A mi hermana Marita, no le dijimos que estaba
muerta, le hicimos creer que estaba dormida. Era la más pequeña y lloraba por
cualquier tontería. Y para poder permanecer en las inmediaciones de la cocina,
era necesario pasar inadvertidos.
Es que la tía murió mientras estaba haciendo
sus famosas croquetas. Cayó desparramada con la cuchara de madera en la mano,
dejando un reguero de bechamel alrededor. Nuestro gato Chispas lamió cada gota,
mientras los adultos intentaban reanimar a la tía. Inútil, estaba claro que
había muerto. De ninguna otra manera hubiera ella dejado de revolver.
La verdad es que un poco de miedito daba, pero
no tanto como para salir corriendo. Además, yo era el mayor y debía dar el
ejemplo. Que en este caso no sabía cuál era. ¿Qué hay que hacer cuando se muere
una tía? ¿Es correcto reírse de la cara de tu hermana que cuando se pone
nerviosa le da por inventar muecas graciosas? ¿Puede uno estornudar o bostezar,
o contar chistes? Pues qué se yo. Yo no tenía experiencia en tías muertas ni en
muertos en general. Quiero decir, muertos de verdad y no los de las películas,
que esos en lugar de cocinando bechamel, se mueren manchándose de kétchup la
camisa blanca para que parezca sangre de verdad. Pero no es cierto que se
mueran. Solo están actuando. Lo que yo no entiendo es que si están actuando por
qué no se mueren de verdad y luego resucitan cuando las cámaras ya no los
enfocan.
Mi padre comenzó a caminar de arriba abajo
tropezándose en cada recorrido con la banqueta alta. Mi madre y el tío Julio se
quedaron de rodillas junto al cuerpo redondo de la tía. Como esperando que se
sentara de pronto y dijera que todo había sido una broma. Pero no. La tía
estaba más pálida que la bechamel a medio hacer. Mi mamá le ponía dos dedos en
el cuello, como si con eso quisiera devolver las palabras a esa boca que había
quedado ligeramente ladeada hacia la derecha, como si estuviera a punto de
contar una de sus típicas anécdotas que ya nadie escuchaba por repetidas.

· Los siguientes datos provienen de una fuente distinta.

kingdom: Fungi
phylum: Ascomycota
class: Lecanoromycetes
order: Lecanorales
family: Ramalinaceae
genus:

Dejaba
los dedos un ratito ahí y luego repetía en un tono cada vez más bajo: “Nada, se
nos ha ido”.
Mi tío, en cambio, se llevaba las manos a la
cabeza y pronunciaba alternativamente dos frases: “¿Qué haremos ahora?” y
“Estamos perdidos”.
Seguro que la tía no había dejado escrita la
receta de sus croquetas, y siempre se empeñaba en poner su ingrediente secreto
sin que nadie la viera, por lo que nos habíamos quedado sin las mejores
croquetas del mundo mundial.
Pero después me di cuenta de que lo de las
croquetas no era todo el problema. Yo tenía edad suficiente como para saber que
a la tía se la podía querer. Un poco, sí. Como se quieren las cosas que siempre
están allí, pero tampoco como para sentirnos tan acongojados ante su ausencia. Y
lo de la receta perdida era una pena, claro. Pero tampoco era tan grave. Por
eso sabía que algo más había en esos gestos dramáticos con que mis padres y el
tío se lamentaban por su muerte.
Empecé a entenderlo, cuando con mucho esfuerzo
la sentaron en su silla y comenzaron a discutir no sé qué de una pensión. Yo la
única pensión que conocía, era la de Don Arturo, a la entrada del pueblo, donde
se alojaban los temporeros en la época de recogida. Pero parece ser que esa
pensión no era el problema. El problema estaba relacionado con el dinero. Ese
que escaseaba en casa desde que papá se había quedado sin trabajo, mamá solo
tenía dos casas martes y jueves, y el tío se había venido a vivir con nosotros
porque no tenía para pagar el alquiler.
Hablaban de cosas difíciles, de esas que
aburren mucho. Por eso los niños nos pusimos a jugar al escondite. Para pasar
el rato. Eso sí, al escondite silencioso. Porque si armábamos mucha bulla, fijo
que nos mandaban otra vez a ver la tele en el salón. Y yo quería quedarme cerca
de la cocina por si terminaban de hablar las cosas difíciles y pasaba algo más
divertido.
Decretamos prohibido esconderse en la cocina,
tampoco queríamos acercarnos tanto, que nunca habíamos visto un muerto de
cerca. Y por más tía Filomena que fuera,
no podíamos olvidarnos de que en el fondo era una muerta de verdad. De
esas de cajones y coronas de flores. Y pañuelos blancos estrujados.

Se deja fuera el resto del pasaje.